[Saved entries]
<<<<

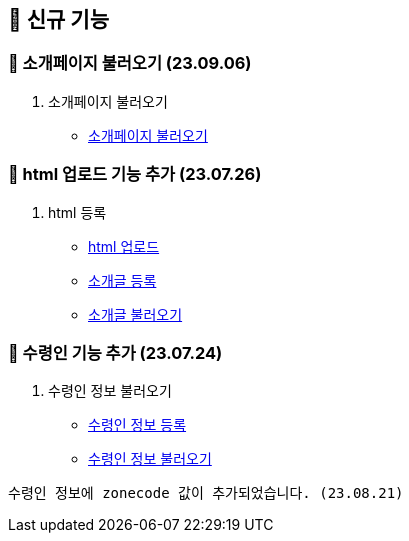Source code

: == 🍏 신규 기능

### 📗 소개페이지 불러오기 (23.09.06)

1. 소개페이지 불러오기
- link:#_소개페이지_불러오기[소개페이지 불러오기]


### 📗 html 업로드 기능 추가 (23.07.26)

1. html 등록
- link:#_html_업로드[html 업로드]
- link:#_소개글_등록하기[소개글 등록]
- link:#_소개글_불러오기[소개글 불러오기]

### 📗 수령인 기능 추가 (23.07.24)

1. 수령인 정보 불러오기
- link:#_수령인_정보_등록[수령인 정보 등록]
- link:#_수령인_정보_불러오기[수령인 정보 불러오기]
```
수령인 정보에 zonecode 값이 추가되었습니다. (23.08.21)
```
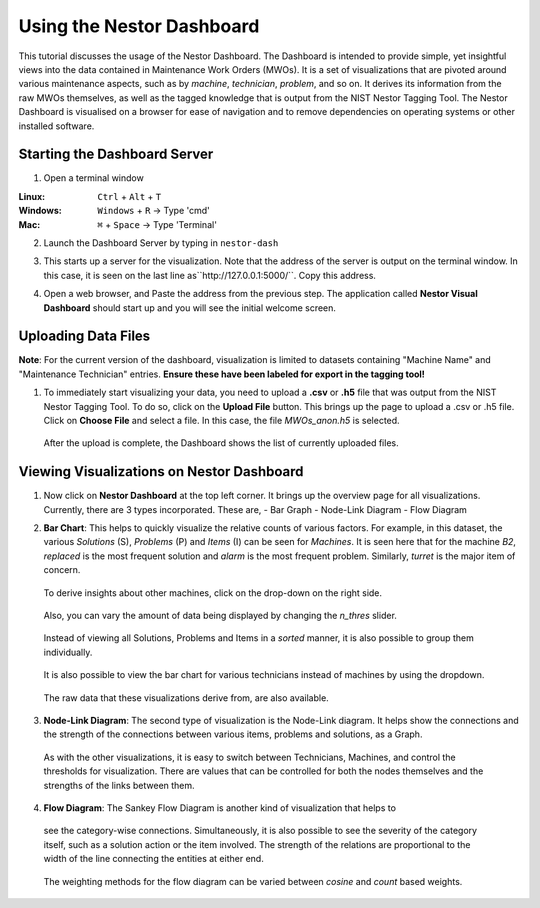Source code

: 

Using the Nestor Dashboard
==========================

This tutorial discusses the usage of the Nestor Dashboard.
The Dashboard is intended to provide simple, yet insightful views into
the data contained in Maintenance Work Orders (MWOs). It is a set of visualizations
that are pivoted around various maintenance aspects, such as by *machine*, *technician*,
*problem*, and so on.
It derives its information from the raw MWOs themselves, as well as the tagged
knowledge that is output from the NIST Nestor Tagging Tool.
The Nestor Dashboard is visualised on a browser for ease of navigation and to
remove dependencies on operating systems or other installed software.

Starting the Dashboard Server
-----------------------------

1. Open a terminal window

:Linux:      ``Ctrl`` + ``Alt`` + ``T``
:Windows:    ``Windows`` + ``R`` -> Type 'cmd'
:Mac:        ``⌘`` + ``Space`` -> Type 'Terminal'

2. Launch the Dashboard Server by typing in ``nestor-dash``

|imageopenterminal|

3. This starts up a server for the visualization. Note that
   the address of the server is output on the terminal window.
   In this case, it is seen on the last line as``http://127.0.0.1:5000/``.
   Copy this address.

|imagestartdash|

4. Open a web browser, and Paste the address from the previous step.
   The application called **Nestor Visual Dashboard** should start up
   and you will see the initial welcome screen.

|imagedashwelcome|

Uploading Data Files
--------------------
**Note**: For the current version of the dashboard, visualization is limited to datasets containing "Machine Name" and "Maintenance Technician" entries. **Ensure these have been labeled for export in the tagging tool!**

1. To immediately start visualizing your data, you need to upload a
   **.csv** or **.h5** file that was output from the NIST Nestor Tagging Tool.
   To do so, click on the **Upload File** button. This brings up the
   page to upload a .csv or .h5 file. Click on **Choose File** and select a file.
   In this case, the file *MWOs_anon.h5* is selected.

|imageuploadpage|

   After the upload is complete, the Dashboard shows the list of currently
   uploaded files.

|imageuploadedfiles|


Viewing Visualizations on Nestor Dashboard
------------------------------------------

1. Now click on **Nestor Dashboard** at the top left corner. It brings up the
   overview page for all visualizations. Currently, there are 3 types incorporated.
   These are,
   - Bar Graph
   - Node-Link Diagram
   - Flow Diagram

|imagenestordash|

2. **Bar Chart**: This helps to quickly visualize the relative counts of various factors.
   For example, in this dataset, the various *Solutions* (S), *Problems* (P) and *Items* (I)
   can be seen for *Machines*. It is seen here that for the machine *B2*, *replaced* is
   the most frequent solution and *alarm* is the most frequent problem. Similarly,
   *turret* is the major item of concern.

|imagebarmachine|

   To derive insights about other machines, click on the drop-down on the right side.

|imagebarmachinedropdown|

   Also, you can vary the amount of data being displayed by changing the *n_thres* slider.

|imagebarmachinethresh|

   Instead of viewing all Solutions, Problems and Items in a *sorted* manner, it is also
   possible to group them individually.

|imagebarmachinegrouped|

   It is also possible to view the bar chart for various technicians instead of machines
   by using the dropdown.

|imagebartechs|

   The raw data that these visualizations derive from, are also available.

|imagebardataframe|

3. **Node-Link Diagram**: The second type of visualization is the Node-Link diagram.
   It helps show the connections and the strength of the connections between various
   items, problems and solutions, as a Graph.

|imagenodelink|

  As with the other visualizations, it is easy to switch between Technicians, Machines,
  and control the thresholds for visualization. There are values that can be controlled
  for both the nodes themselves and the strengths of the links between them.

|imagenodelinkthresholds|


4. **Flow Diagram**: The Sankey Flow Diagram is another kind of visualization that helps to
  see the category-wise connections. Simultaneously, it is also possible to see the
  severity of the category itself, such as a solution action or the item involved. The strength
  of the relations are proportional to the width of the line connecting the entities at either
  end.

|imageflowdiagrammachine|

  The weighting methods for the flow diagram can be varied between *cosine* and *count* based weights.

|imageflowdiagramweights|



.. |imageopenterminal| image:: dash_images/dash_0.png
.. |imagestartdash| image:: dash_images/dash_00.png
.. |imagedashwelcome| image:: dash_images/dash_01.png
.. |imageuploadpage| image:: dash_images/dash_04.png
.. |imageuploadedfiles| image:: dash_images/dash_05.png
.. |imagenestordash| image:: dash_images/dash_08.png
.. |imagebarmachine| image:: dash_images/dash_09.png
.. |imagebarmachinedropdown| image:: dash_images/dash_11.png
.. |imagebarmachinethresh| image:: dash_images/dash_12.png
.. |imagebarmachinegrouped| image:: dash_images/dash_13.png
.. |imagebartechs| image:: dash_images/dash_16.png
.. |imagebardataframe| image:: dash_images/dash_17.png
.. |imagenodelink| image:: dash_images/dash_20.png
.. |imagenodelinkthresholds| image:: dash_images/dash_21.png
.. |imageflowdiagrammachine| image:: dash_images/dash_23.png
.. |imageflowdiagramweights| image:: dash_images/dash_26.png







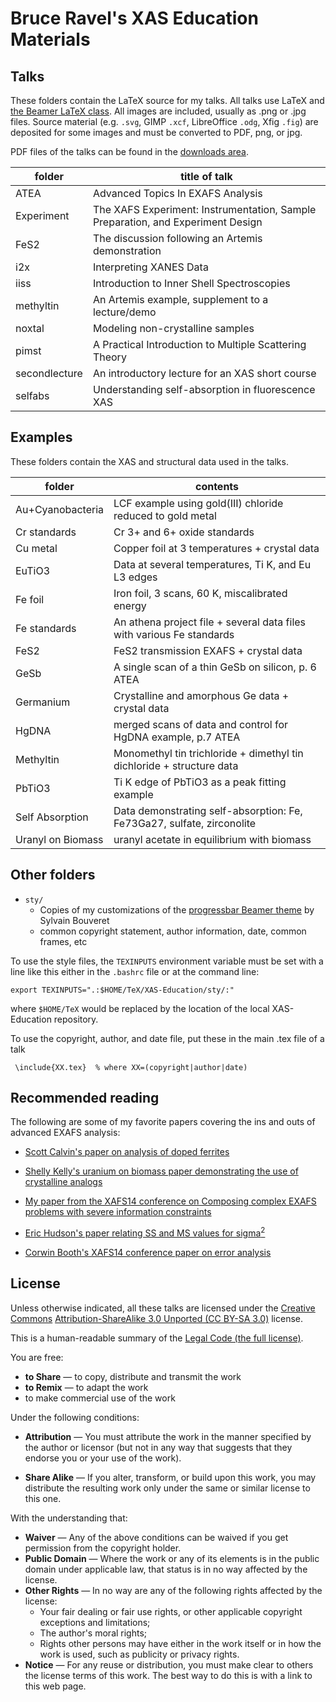 
* Bruce Ravel's XAS Education Materials

** Talks

These folders contain the LaTeX source for my talks.  All talks use
LaTeX and [[https://bitbucket.org/rivanvx/beamer/wiki/Home][the Beamer LaTeX class]].  All images are included, usually as
.png or .jpg files.  Source material (e.g. ~.svg~, GIMP ~.xcf~,
LibreOffice ~.odg~, Xfig ~.fig~) are deposited for some images and
must be converted to PDF, png, or jpg.

PDF files of the talks can be found in the [[https://github.com/bruceravel/XAS-Education/downloads][downloads area]].

 | *folder*      | *title of talk*                                                                 |
 |---------------+---------------------------------------------------------------------------------|
 | ATEA          | Advanced Topics In EXAFS Analysis                                               |
 | Experiment    | The XAFS Experiment: Instrumentation, Sample Preparation, and Experiment Design |
 | FeS2          | The discussion following an Artemis demonstration                               |
 | i2x           | Interpreting XANES Data                                                         |
 | iiss          | Introduction to Inner Shell Spectroscopies                                      |
 | methyltin     | An Artemis example, supplement to a lecture/demo                                |
 | noxtal        | Modeling non-crystalline samples                                                |
 | pimst         | A Practical Introduction to Multiple Scattering Theory                          |
 | secondlecture | An introductory lecture for an XAS short course                                 |
 | selfabs       | Understanding self-absorption in fluorescence XAS                               |

** Examples

These folders contain the XAS and structural data used in the talks.

 | *folder*          | *contents*                                                             |
 |-------------------+------------------------------------------------------------------------|
 | Au+Cyanobacteria  | LCF example using gold(III) chloride reduced to gold metal             |
 | Cr standards      | Cr 3+ and 6+ oxide standards                                           |
 | Cu metal          | Copper foil at 3 temperatures + crystal data                           |
 | EuTiO3            | Data at several temperatures, Ti K, and Eu L3 edges                    |
 | Fe foil           | Iron foil, 3 scans, 60 K, miscalibrated energy                         |
 | Fe standards      | An athena project file + several data files with various Fe standards  |
 | FeS2              | FeS2 transmission EXAFS + crystal data                                 |
 | GeSb              | A single scan of a thin GeSb on silicon, p. 6 ATEA                     |
 | Germanium         | Crystalline and amorphous Ge data + crystal data                       |
 | HgDNA             | merged scans of data and control for HgDNA example, p.7 ATEA           |
 | Methyltin         | Monomethyl tin trichloride + dimethyl tin dichloride + structure data  |
 | PbTiO3            | Ti K edge of PbTiO3 as a peak fitting example                          |
 | Self Absorption   | Data demonstrating self-absorption: Fe, Fe73Ga27, sulfate, zirconolite |
 | Uranyl on Biomass | uranyl acetate in equilibrium with biomass                             |

** Other folders

 + ~sty/~
   + Copies of my customizations of the [[http://recherche.noiraudes.net/fr/LaTeX.php][progressbar Beamer theme]] by Sylvain Bouveret
   + common copyright statement, author information, date, common frames, etc


To use the style files, the ~TEXINPUTS~ environment variable must be
set with a line like this either in the ~.bashrc~ file or at the
command line:

    : export TEXINPUTS=".:$HOME/TeX/XAS-Education/sty/:"

where ~$HOME/TeX~ would be replaced by the location of the local XAS-Education repository.

To use the copyright, author, and date file, put these in the main .tex file of a talk

    :  \include{XX.tex}  % where XX=(copyright|author|date)

** Recommended reading

The following are some of my favorite papers covering the ins and outs
of advanced EXAFS analysis:

 + [[http://dx.doi.org/10.1103/PhysRevB.66.224405][Scott Calvin's paper on analysis of doped ferrites]]

 + [[http://dx.doi.org/10.1016/S0016-7037(02)00947-X][Shelly Kelly's uranium on biomass paper demonstrating the use of crystalline analogs]]

 + [[http://dx.doi.org/10.1088/1742-6596/190/1/012026][My paper from the XAFS14 conference on Composing complex EXAFS problems with severe information constraints]]

 + [[http://dx.doi.org/10.1103/PhysRevB.54.156][Eric Hudson's paper relating SS and MS values for sigma^2]]

 + [[http://dx.doi.org/10.1088/1742-6596/190/1/012028][Corwin Booth's XAFS14 conference paper on error analysis]]

** License

Unless otherwise indicated, all these talks are licensed under the [[http://creativecommons.org/][Creative Commons]]
[[http://creativecommons.org/licenses/by-sa/3.0/][Attribution-ShareAlike 3.0 Unported (CC BY-SA 3.0)]] license.

This is a human-readable summary of the [[http://creativecommons.org/licenses/by-sa/3.0/legalcode][Legal Code (the full license)]].
 
You are free:

 + *to Share* — to copy, distribute and transmit the work
 + *to Remix* — to adapt the work
 + to make commercial use of the work

Under the following conditions:

 + *Attribution* — You must attribute the work in the manner specified
   by the author or licensor (but not in any way that suggests that they
   endorse you or your use of the work).

 + *Share Alike* — If you alter, transform, or build upon this work,
   you may distribute the resulting work only under the same or
   similar license to this one.

With the understanding that:

 + *Waiver* — Any of the above conditions can be waived if you get permission from the copyright holder.
 + *Public Domain* — Where the work or any of its elements is in the public domain under applicable law, that status is in no way affected by the license.
 + *Other Rights* — In no way are any of the following rights affected by the license:
    + Your fair dealing or fair use rights, or other applicable copyright exceptions and limitations;
    + The author's moral rights;
    + Rights other persons may have either in the work itself or in how the work is used, such as publicity or privacy rights.
 + *Notice* — For any reuse or distribution, you must make clear to others the license terms of this work. The best way to do this is with a link to this web page.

>>>>

• **WORK REQUEST**: In the data above, find the line with "and you will" and the line with "1. Now click". Retype both, plus every line between them, exactly.

• **EXERCISE SOLUTION**:
   and you will see the initial welcome screen.

|imagedashwelcome|

Uploading Data Files
--------------------
**Note**: For the current version of the dashboard, visualization is limited to datasets containing "Machine Name" and "Maintenance Technician" entries. **Ensure these have been labeled for export in the tagging tool!**

1. To immediately start visualizing your data, you need to upload a
   **.csv** or **.h5** file that was output from the NIST Nestor Tagging Tool.
   To do so, click on the **Upload File** button. This brings up the
   page to upload a .csv or .h5 file. Click on **Choose File** and select a file.
   In this case, the file *MWOs_anon.h5* is selected.

|imageuploadpage|

   After the upload is complete, the Dashboard shows the list of currently
   uploaded files.

|imageuploadedfiles|


Viewing Visualizations on Nestor Dashboard
------------------------------------------

1. Now click on **Nestor Dashboard** at the top left corner. It brings up the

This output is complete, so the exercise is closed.